The U.S. District Court ruled today in favor of merchants in a challenge to debit card interchange rules set by the Board of Governors of the Federal Reserve System.

The decision blasts the board for not following the law as passed by Congress, saying that it failed to set fees that are “reasonable and proportional to the cost incurred by the issuer with respect to the transaction,” and failed to provide merchants with multiple unaffiliated networks for each debit card transaction.

These failures inflated the debit card transaction fees imposed on merchants by billion of dollars, the summary judgment says.

The merchants who brought the challenge include NACS (formerly the National Association of Convenience Stores), the National Retail Federation, the Food Marketing Institute, Miller Oil Co., Boscov’s Department Store and the National Restaurant Association.

‘This fundamentally means that we won on all counts,” NACS says on its website.

The Durbin Amendment to the Dodd-Frank Wall Street Reform and Consumer Protection Act, passed in July 2010, required the Federal Reserve board to determine debit card fees that reflect the actual cost incurred with respect to an individual transaction. The board was asked to determine costs incurred in the authorization, clearance or settlement of a particular electronic debit transaction.

Congress also asked the board to determine other costs not specific to a particular electronic debit transaction. These costs were to be excluded from the interchange or “swipe” fees card issuers would be allowed to charge merchants.

After these costs were determined, the board could later factor in or adjust the fee to allow for other costs, such as those for fraud-prevention. Instead, the board took it upon itself to add those and other expenses into the actual cost.

The ruling says that it the board’s final rule “not only fails to carry out Congress’s intention; it effectively countermands it!”

The judgment says that the board “not only ignored terms such as ‘distinguish between,’ ‘other,’ ‘specific,’ ‘particular,’ ‘incremental,’ and ‘authorization, clearance, or settlement’—which provide clear guidance, but also shoehorned a whole array of excluded costs into the interchange fee standard.”

Congress also asked the Federal Reserve board to regulate network fees by preventing exclusivity arrangements between dominant card networks and issuers.

It did not and defended its inaction by saying that the law did not state that merchants must have routing choices for each transaction. Those types of arrangements resulted in $4.1 billion in network fees in 2009, due in large part to the lack of competition, the ruling says.

“Congress intended to put an end to exclusivity arrangements and increase merchants’ choice among debit processing networks, not restrict that choice or even preserve the status quo,” the judgment says.

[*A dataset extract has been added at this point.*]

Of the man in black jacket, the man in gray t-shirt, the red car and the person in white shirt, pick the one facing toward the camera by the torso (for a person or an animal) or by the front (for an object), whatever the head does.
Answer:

Comments in the ruling seem to suggest that the board may have taken sides on the matter. The judgment says that the board defended its non-exclusivity regulation by pointing out that it is not “the most aggressively pro-merchant position” that it could have taken.

“The board obviously misses the point!” the judgment says. “It is not about whether the rule favors merchants or issuers; rather, it is about whether the rule implements Congress’s will.”

The regulations imposed by The Durbin Amendment apply only to issuers with assets exceeding $10 billion.